May’s killer frost also paid an unwelcome visit to Thornton River, and as a result several of the orchard’s impressive “20 varieties” of apples suffered “cold damage,” albeit Clark-Weakley stresses such skin blemishes are “cosmetic” at worst.
“Some people think something is wrong with [the apples], but that just happens when you get a late frost,” she explains, adding that it’s actually “turned into a good thing” because she’s been able to educate customers that peeled beyond the skin is a “fine finished fruit.”
Thornton River has “plenty of apples, definitely enough to get us through the market season,” Clark-Weakley adds, which makes the car loads flocking to Shenandoah quite happy.
Like apple sales, Shenandoah visitorship is off the charts this year, ever since the pandemic took a foothold in March — and despite Skyline Drive being barricaded in April due to the coronavirus. March itself, as well as July and August, saw record crowds not seen in the park for decades.
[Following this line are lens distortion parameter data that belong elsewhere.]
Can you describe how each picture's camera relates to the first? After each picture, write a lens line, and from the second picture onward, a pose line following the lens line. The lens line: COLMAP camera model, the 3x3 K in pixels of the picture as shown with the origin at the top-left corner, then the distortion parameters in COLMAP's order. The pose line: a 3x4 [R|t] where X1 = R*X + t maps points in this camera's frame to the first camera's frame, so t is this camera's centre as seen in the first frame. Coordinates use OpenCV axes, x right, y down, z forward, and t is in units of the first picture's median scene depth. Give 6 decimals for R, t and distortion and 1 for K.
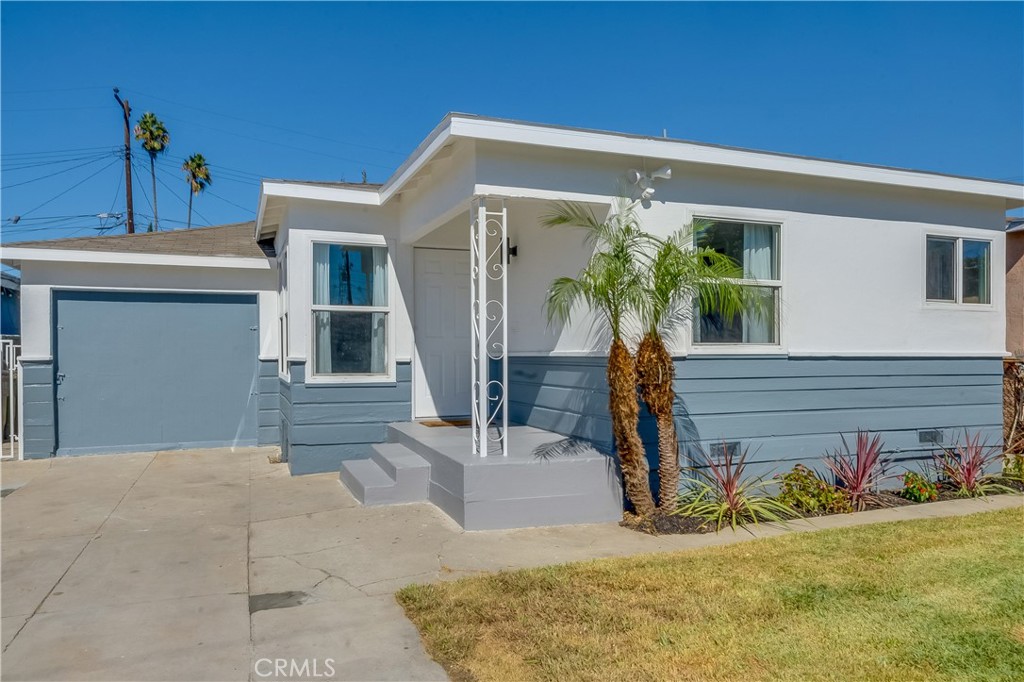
lens RADIAL K [[642.2, 0, 476.6], [0, 642.2, 357.6], [0, 0, 1]] dist [0.016513, 0.000270]
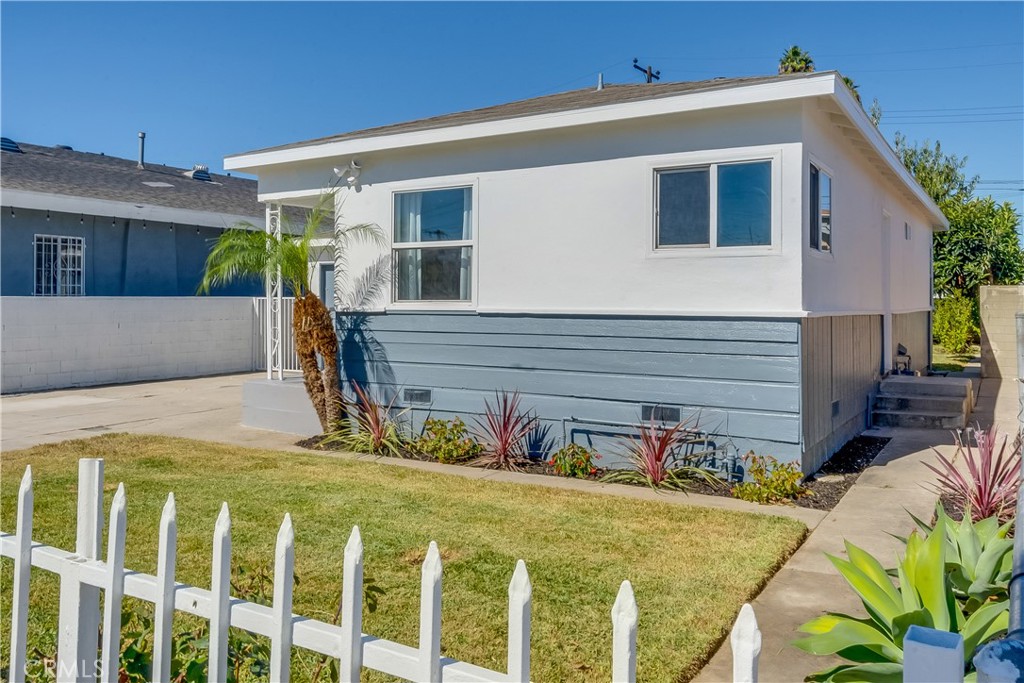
lens RADIAL K [[791.4, 0, 520.6], [0, 791.4, 306.8], [0, 0, 1]] dist [0.034531, -0.006907]
pose [[0.641254, 0.000679, -0.767328, 1.420807], [-0.015105, 0.999817, -0.011739, 0.001849], [0.767180, 0.019118, 0.641147, 0.229541]]
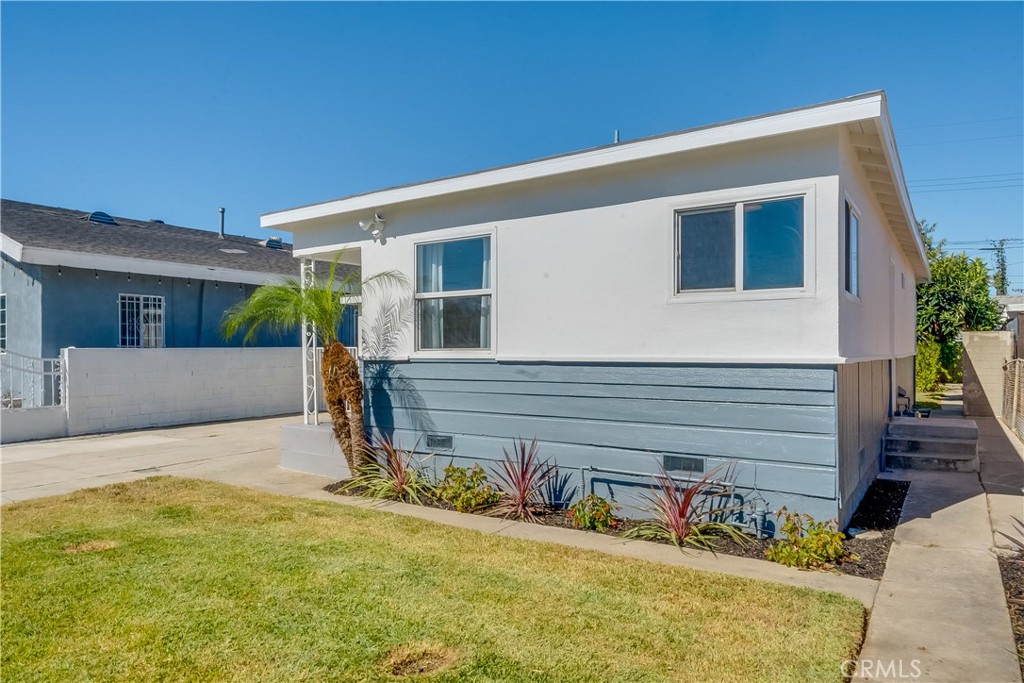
lens RADIAL K [[642.2, 0, 520.8], [0, 642.2, 362.7], [0, 0, 1]] dist [0.016513, 0.000270]
pose [[0.607445, 0.007228, -0.794329, 1.260969], [-0.008516, 0.999960, 0.002586, -0.001997], [0.794316, 0.005194, 0.607482, 0.381639]]
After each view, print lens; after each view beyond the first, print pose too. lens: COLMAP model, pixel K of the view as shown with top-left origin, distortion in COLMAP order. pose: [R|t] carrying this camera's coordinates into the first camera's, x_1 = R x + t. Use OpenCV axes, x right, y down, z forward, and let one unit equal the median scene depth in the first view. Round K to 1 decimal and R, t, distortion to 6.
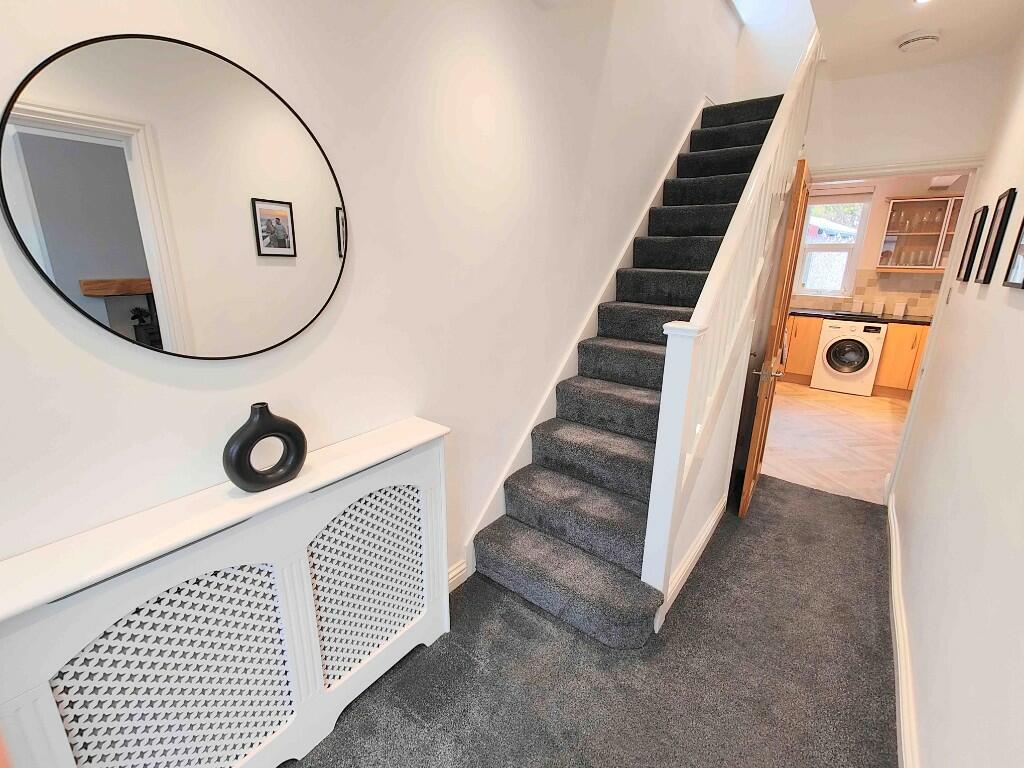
lens RADIAL K [[439.9, 0, 525.5], [0, 439.9, 380.8], [0, 0, 1]] dist [-0.000115, -0.000004]
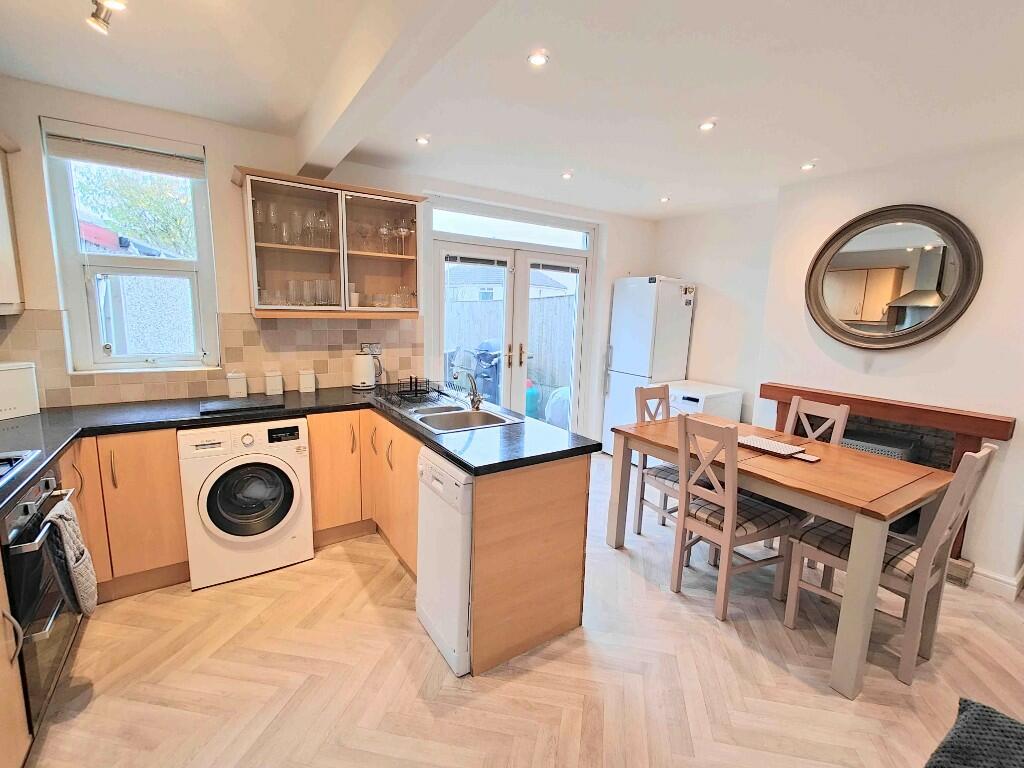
lens RADIAL K [[451.2, 0, 511.5], [0, 451.2, 380.6], [0, 0, 1]] dist [0.002701, 0.000902]
pose [[0.328431, -0.162665, 0.930416, 0.401970], [0.227401, 0.969702, 0.089262, -0.159179], [-0.916745, 0.182261, 0.355470, 0.562615]]
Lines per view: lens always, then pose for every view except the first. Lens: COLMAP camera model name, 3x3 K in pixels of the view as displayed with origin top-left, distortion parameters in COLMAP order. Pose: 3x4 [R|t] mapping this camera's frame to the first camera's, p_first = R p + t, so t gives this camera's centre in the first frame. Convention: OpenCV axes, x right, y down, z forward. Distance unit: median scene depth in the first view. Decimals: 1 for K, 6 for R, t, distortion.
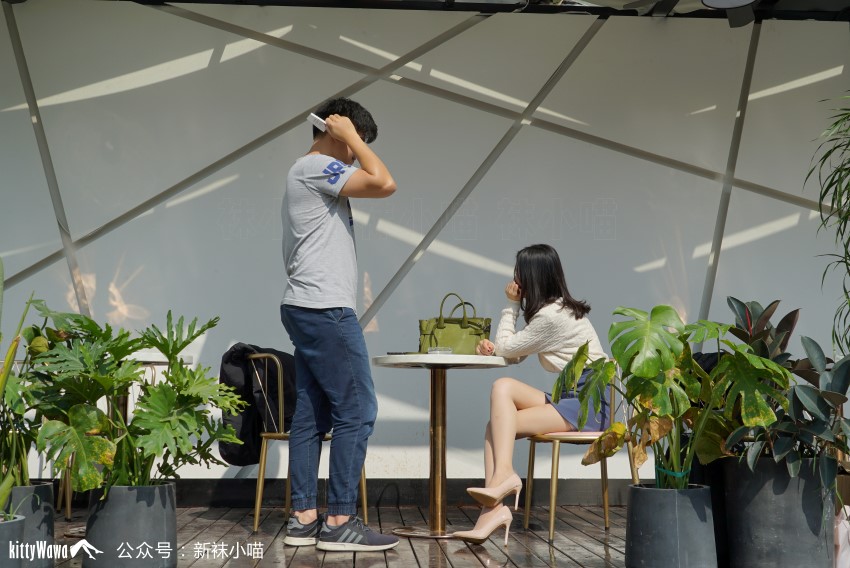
lens RADIAL K [[1015.7, 0, 425.0], [0, 1015.7, 284.0], [0, 0, 1]] dist [0.052559, 0.004727]
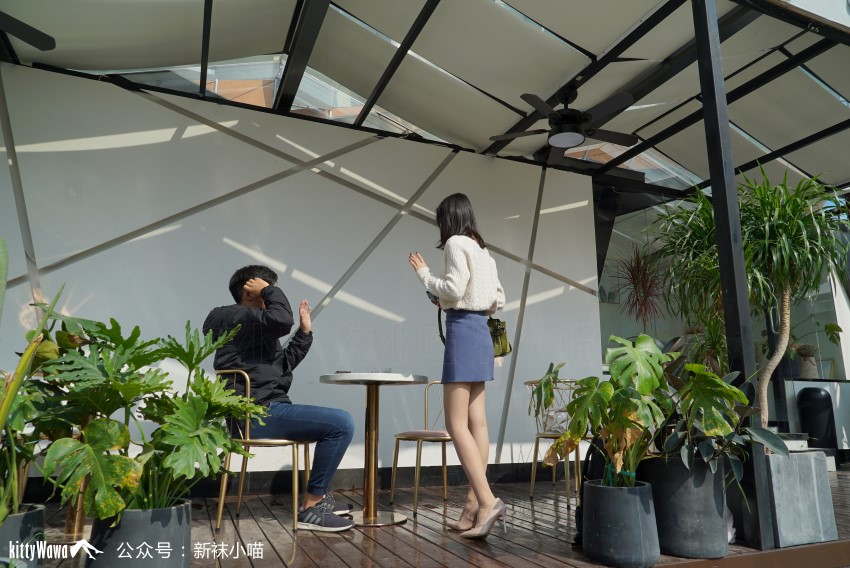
lens RADIAL K [[581.9, 0, 424.0], [0, 581.9, 292.0], [0, 0, 1]] dist [0.003150, -0.000997]
pose [[0.948660, 0.066492, 0.309229, -0.157531], [-0.041973, 0.995472, -0.085287, 0.026934], [-0.313499, 0.067930, 0.947156, 0.286645]]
And the masses in their automobiles won’t be letting up anytime soon, what with leaf-peeping season just getting underway. All spelling more good news for the county’s fruit growers.
Lee’s Orchard at 65 Orchard Lane in Massies Corner couldn’t have a more prominent perch at the intersection of heavily traveled Routes 211 and 522. Business is especially brisk on weekends, says Bryant Lee, a former four-term Rappahannock County supervisor and third-generation apple farmer, who points a visitor to hundreds of flawless Red Delicious filling one of several crates.
It’s been so busy at Roy’s Farm Market at 64 Old Hollow Road in Sperryville that co-owner Janet Alther barely has time to answer the phone. As usual, there are several varieties of apples to pick from at the popular farm market just off Route 211.
So what’s with all the crowds well before the leaves turn color?
“This fall’s uptick in visitors, and revenue, comes at a strange time but it is no surprise!” answers Theresa Wood, president of Businesses of Rappahannock. “As city dwellers look for a country escape, it’s easy to see that Rappahannock County has become an obvious choice. Our renewed popularity is the result of three years of concentrated effort that has made us a destination of choice, not chance.
“BOR and the Virginia Tourism office have also worked closely with local businesses to host travel writers, bloggers and influencers. This has been a grassroots effort that is now paying off in spades. Our efforts have resulted in invaluable media coverage, creating a desire among travelers to experience all Rappahannock has to offer.”
Apples included. And as additional visitors arrive this fall, there will be plenty more where these came from.
“We’re still waiting for a couple of varieties to come in,” assures Mylene Whorton of Williams Orchard, echoing the other apple farmers.